Our results add to the growing evidence  that anesthesiology oral examinations in the ABA format can yield a valid indication of trainee performance. Resident assessment through case-oriented mock oral examinations can give anesthesia educators a tool to assess critical traits that are only partially gauged by other methods. Educators can be reassured that carefully conducted mock oral examinations are characterized by acceptable internal consistency, inter-rater reliability, and moderate construct and face validity.
The authors thank the following individuals without whom the OPE program would not have been possible: anesthesiology residents, fellows, and faculty of The Cleveland Clinic Foundation; Shelly Sords, Education Coordinator of the Division of Anesthesiology, for cheerful support and interest; Charlie Androjna for skillful management of the large database; Dr. Frances Rhoton for encouragement and support during the early days of the project; and Dr. Arthur Barnes, Vice Chairman, and Dr. Fawzy G. Estafanous, Chairman of the Division of Anesthesiology, for creating an environment in which the OPE program could flourish. We also thank Lorie Peterson, Ronnie Sanders, and Nikki Williams for expert secretarial support. We would like to recognize Dr. John Ammon, Vice President of the American Board of Anesthesiology, and Dr. Francis Hughes, Executive Vice President of the American Board of Anesthesiology, for reviewing the manuscript and providing important clarifications and suggestions. We are indebted to Drs. Gerald Burger, Dorothea Markakis, Brian Parker, Michael O'Connor, and Paul Potter for their review and independent scoring of OPE videotapes.
* To address a potential halo effect stemming from examiners who knew examinees from clinical teaching activity, we conducted an additional reliability study. Videotaped original sessions were scored by OPE examiners who were not familiar with the candidates. Fifty videotaped original examination sessions were chosen at random from a larger pool of available videotapes and assigned randomly to the seven examiners who scored tape sessions in the same manner as in the live sessions. The new examiners agreed with the original ones in 78%(95% confidence interval, 62–90) of the past-fail decisions.
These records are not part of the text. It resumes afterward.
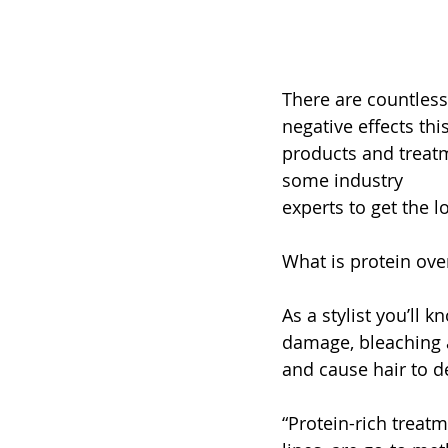
There are countless
negative effects th
products and treatm
some industry 
experts to get the 
What is protein ov
As a stylist you’ll 
damage, bleaching 
and cause hair to de
“Protein-rich treat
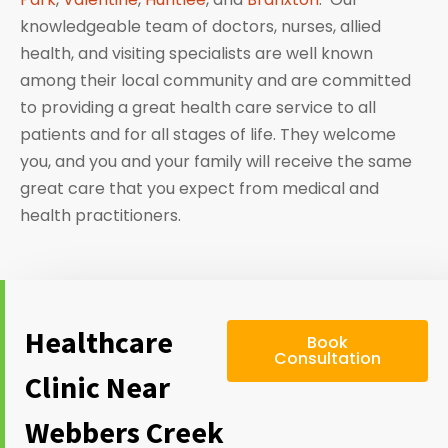
knowledgeable team of doctors, nurses, allied
health, and visiting specialists are well known
among their local community and are committed
to providing a great health care service to all
patients and for all stages of life. They welcome
you, and you and your family will receive the same
great care that you expect from medical and
health practitioners.
Healthcare
Book
Consultation
Clinic Near
Webbers Creek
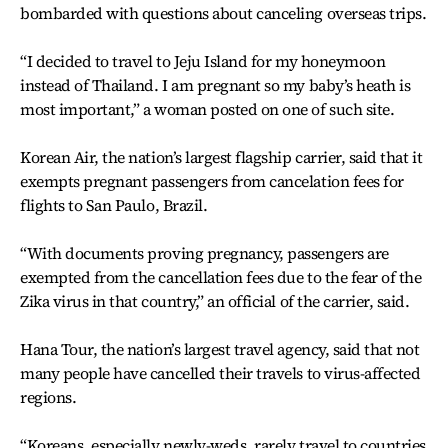
bombarded with questions about canceling overseas trips.
“I decided to travel to Jeju Island for my honeymoon
instead of Thailand. I am pregnant so my baby’s heath is
most important,” a woman posted on one of such site.
Korean Air, the nation’s largest flagship carrier, said that it
exempts pregnant passengers from cancelation fees for
flights to San Paulo, Brazil.
“With documents proving pregnancy, passengers are
exempted from the cancellation fees due to the fear of the
Zika virus in that country,” an official of the carrier, said.
Hana Tour, the nation’s largest travel agency, said that not
many people have cancelled their travels to virus-affected
regions.
“Koreans, especially newly-weds, rarely travel to countries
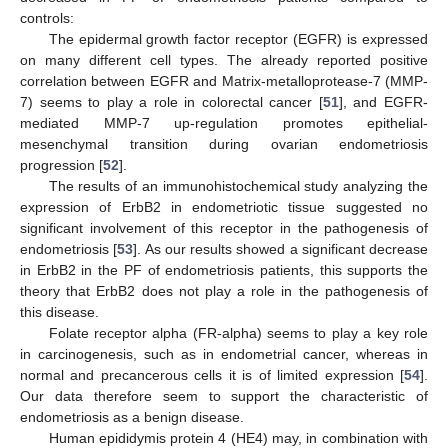
controls:
The epidermal growth factor receptor (EGFR) is expressed
on many different cell types. The already reported positive
correlation between EGFR and Matrix-metalloprotease-7 (MMP-
7) seems to play a role in colorectal cancer [
51
], and EGFR-
mediated MMP-7 up-regulation promotes epithelial-
mesenchymal transition during ovarian endometriosis
progression [
52
].
The results of an immunohistochemical study analyzing the
expression of ErbB2 in endometriotic tissue suggested no
significant involvement of this receptor in the pathogenesis of
endometriosis [
53
]. As our results showed a significant decrease
in ErbB2 in the PF of endometriosis patients, this supports the
theory that ErbB2 does not play a role in the pathogenesis of
this disease.
Folate receptor alpha (FR-alpha) seems to play a key role
in carcinogenesis, such as in endometrial cancer, whereas in
normal and precancerous cells it is of limited expression [
54
].
Our data therefore seem to support the characteristic of
endometriosis as a benign disease.
Human epididymis protein 4 (HE4) may, in combination with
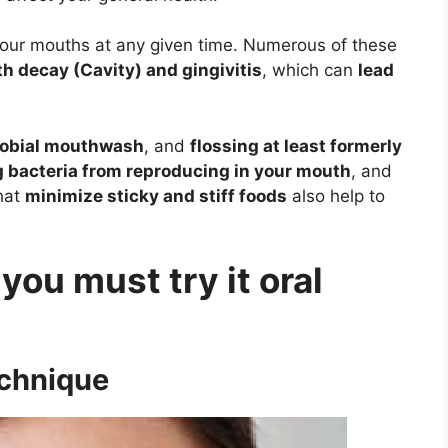
de our mouths at any given time. Numerous of these
h decay (Cavity) and gingivitis
, which can
lead
robial mouthwash
, and
flossing at least formerly
g bacteria from reproducing in your mouth
, and
that
minimize sticky and stiff foods
also help to
 you must try it oral
echnique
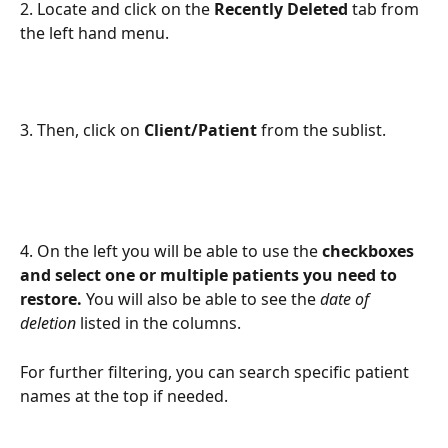
2. Locate and click on the 
Recently Deleted 
tab from 
the left hand menu. 
3. Then, click on 
Client/Patient 
from the sublist. 
4. On the left you will be able to use the 
checkboxes 
and select one or multiple patients you need to 
restore.
 You will also be able to see the 
date of 
deletion
 listed in the columns. 
For further filtering, you can search specific patient 
names at the top if needed. 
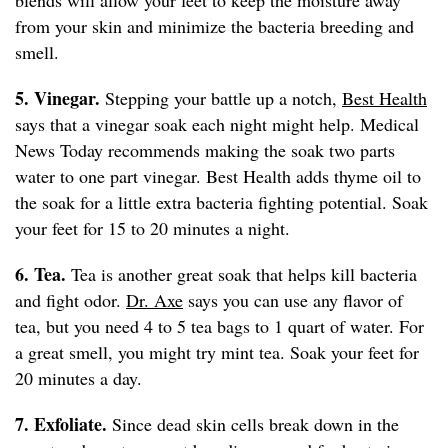
blends will allow your feet to keep the moisture away
from your skin and minimize the bacteria breeding and
smell.
5. Vinegar.
Stepping your battle up a notch,
Best Health
says that a vinegar soak each night might help. Medical
News Today recommends making the soak two parts
water to one part vinegar. Best Health adds thyme oil to
the soak for a little extra bacteria fighting potential. Soak
your feet for 15 to 20 minutes a night.
6. Tea.
Tea is another great soak that helps kill bacteria
and fight odor.
Dr. Axe
says you can use any flavor of
tea, but you need 4 to 5 tea bags to 1 quart of water. For
a great smell, you might try mint tea. Soak your feet for
20 minutes a day.
7. Exfoliate.
Since dead skin cells break down in the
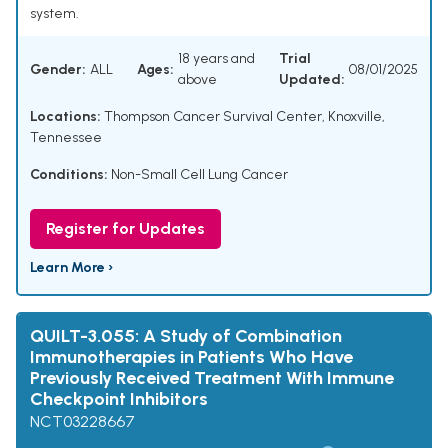
system.
18 years and
Trial
Gender:
ALL
Ages:
08/01/2025
above
Updated:
Locations:
Thompson Cancer Survival Center, Knoxville,
Tennessee
Conditions:
Non-Small Cell Lung Cancer
Register for Updates
Learn More ›
QUILT-3.055: A Study of Combination
Immunotherapies in Patients Who Have
Previously Received Treatment With Immune
Checkpoint Inhibitors
NCT03228667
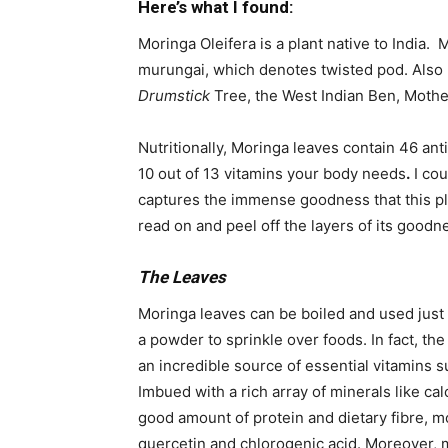
Here’s what I found:
Moringa Oleifera is a plant native to India.
murungai, which denotes twisted pod. Also
Drumstick
Tree, the West Indian Ben, Mother
Nutritionally, Moringa leaves contain 46 ant
10 out of 13 vitamins your body needs
.
I cou
captures the immense goodness that this plan
read on and peel off the layers of its goodn
The Leaves
Moringa leaves can be boiled and used just 
a powder to sprinkle over foods. In fact, th
an incredible source of essential vitamins 
Imbued with a rich array of minerals like c
good amount of protein and dietary fibre, m
quercetin and chlorogenic acid. Moreover,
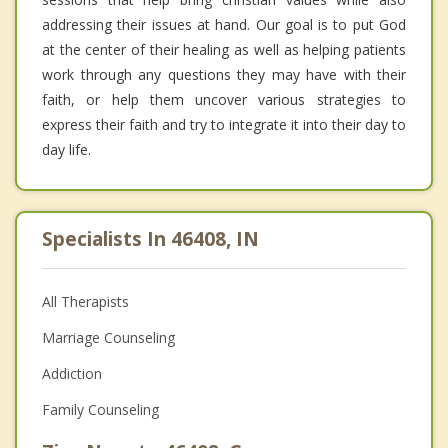
addressing their issues at hand. Our goal is to put God
at the center of their healing as well as helping patients
work through any questions they may have with their
faith, or help them uncover various strategies to
express their faith and try to integrate it into their day to
day life.
Specialists In 46408, IN
All Therapists
Marriage Counseling
Addiction
Family Counseling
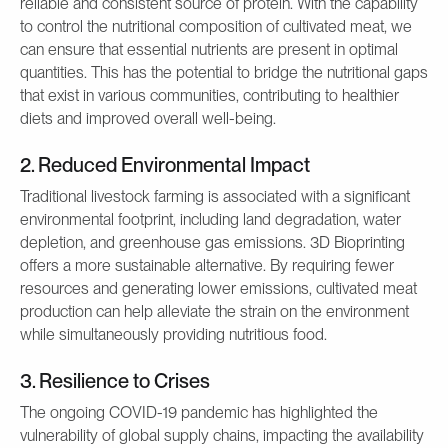
reliable and consistent source of protein. With the capability
to control the nutritional composition of cultivated meat, we
can ensure that essential nutrients are present in optimal
quantities. This has the potential to bridge the nutritional gaps
that exist in various communities, contributing to healthier
diets and improved overall well-being.
2. Reduced Environmental Impact
Traditional livestock farming is associated with a significant
environmental footprint, including land degradation, water
depletion, and greenhouse gas emissions. 3D Bioprinting
offers a more sustainable alternative. By requiring fewer
resources and generating lower emissions, cultivated meat
production can help alleviate the strain on the environment
while simultaneously providing nutritious food.
3. Resilience to Crises
The ongoing COVID-19 pandemic has highlighted the
vulnerability of global supply chains, impacting the availability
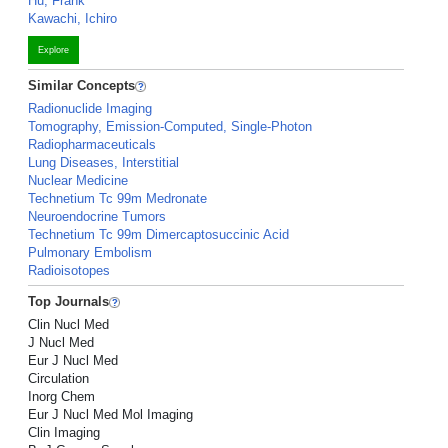
Hu, Frank
Kawachi, Ichiro
Explore
Similar Concepts
Radionuclide Imaging
Tomography, Emission-Computed, Single-Photon
Radiopharmaceuticals
Lung Diseases, Interstitial
Nuclear Medicine
Technetium Tc 99m Medronate
Neuroendocrine Tumors
Technetium Tc 99m Dimercaptosuccinic Acid
Pulmonary Embolism
Radioisotopes
Top Journals
Clin Nucl Med
J Nucl Med
Eur J Nucl Med
Circulation
Inorg Chem
Eur J Nucl Med Mol Imaging
Clin Imaging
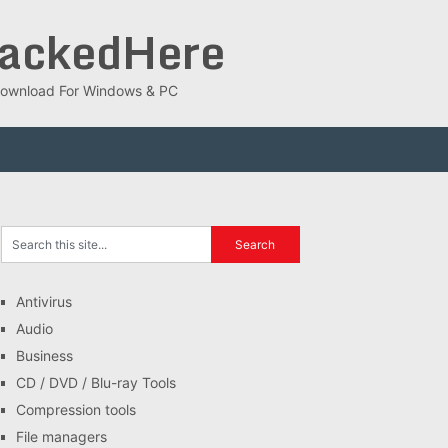
rackedHere
ee Download For Windows & PC
Antivirus
Audio
Business
CD / DVD / Blu-ray Tools
Compression tools
File managers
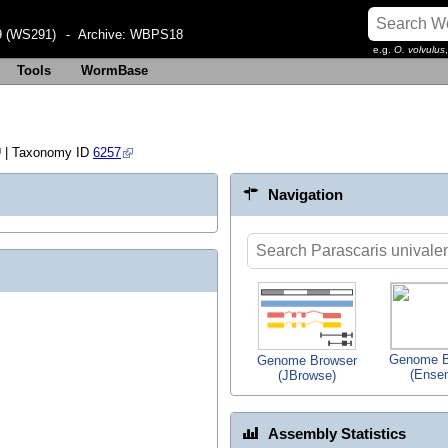
 (WS291)
- Archive:
WBPS18
e.g.
O. volvulus
Tools
WormBase
| Taxonomy ID
6257
Navigation
Genome B
Genome Browser
(Ense
(JBrowse)
Assembly Statistics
With regard to the ONS, agreement was also adequate, with a concordance correlation coefficient of 0.70 (95% confidence interval, 0.50–0.91). By comparison, the concordance coefficient for ONS by original examiners was 0.83 (95% confidence interval, 0.69–0.91). Lastly, 78% of the observed differences between video and original scores were smaller than 0.75 ONS units (scale was 1–4) compared with 82% for the entire original dataset.